Arturo la miró, desconcertado.

—Son árboles, no piden nada.

—Tiene que haber otra solución. Quemarlo todo me parece excesivo. ¿No podemos simplemente encontrar a la Reina Oscura o a la fuente de su infección y deshacernos de ella?

—Sería como cortar los brotes de una mala hierba. Las raíces siguen aquí y la mala hierba vuelve a salir en el mismo sitio o en uno nuevo, inesperado. Tenemos que eliminarlo todo. Estará o no aquí, pero su magia no puede permanecer en los árboles quemados.

—Puedo entrar. Puedo rastrear las líneas de la magia, encontrar…

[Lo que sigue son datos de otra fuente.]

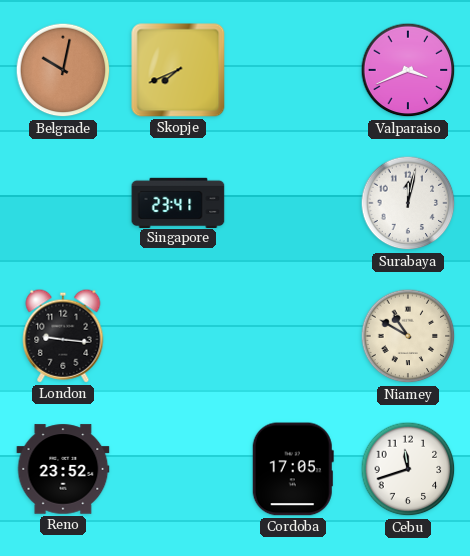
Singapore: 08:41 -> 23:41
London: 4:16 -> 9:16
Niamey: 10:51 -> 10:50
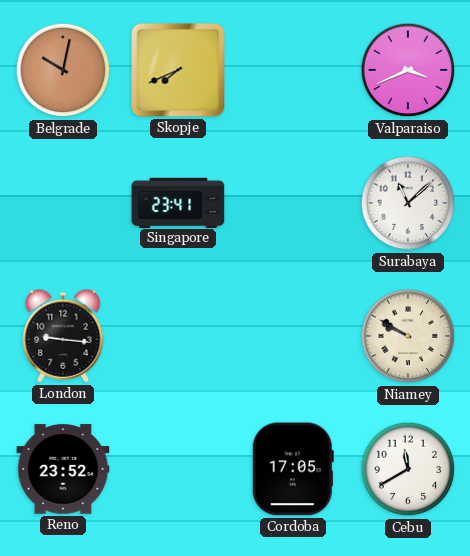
Surabaya: 12:02 -> 11:08
Niamey: 10:50 -> 9:50
Cebu: 11:42 -> 11:40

Desde las profundidades de los árboles, un aullido solitario atravesó el aire. Ginebra lo sintió en la piel y no pudo evitar estremecerse. Se había enfrentado anteriormente a lobos en el bosque. Casi acaban con ella y casi matan también a Sir Tristán. Tenía miedo y odiaba el miedo más que cualquier otra cosa que la Reina Oscura hubiera hecho ese día.

Arturo y Lancelot compartieron una mirada en un acuerdo tácito. El miedo de Ginebra se transformó en una inquietante preocupación por lo que haría si Arturo le ordenaba marcharse. Si Lancelot seguía sus órdenes y la obligaba a hacerlo.

No quería que Arturo la obligara a irse y no sabía lo que haría Lancelot si se encontraba entre su reina y su rey. Y tampoco quería averiguarlo.

—Muy bien, estaré cerca por si me necesitas.

Ginebra caminó fatigosamente hacia donde esperaba Brangien con los caballos, a una distancia segura.

No quería estar a salvo. Quería ser útil. Y odiaba que lo mejor que podía hacer para derrotar a esa amenaza fuera apartarse del camino de Excalibur.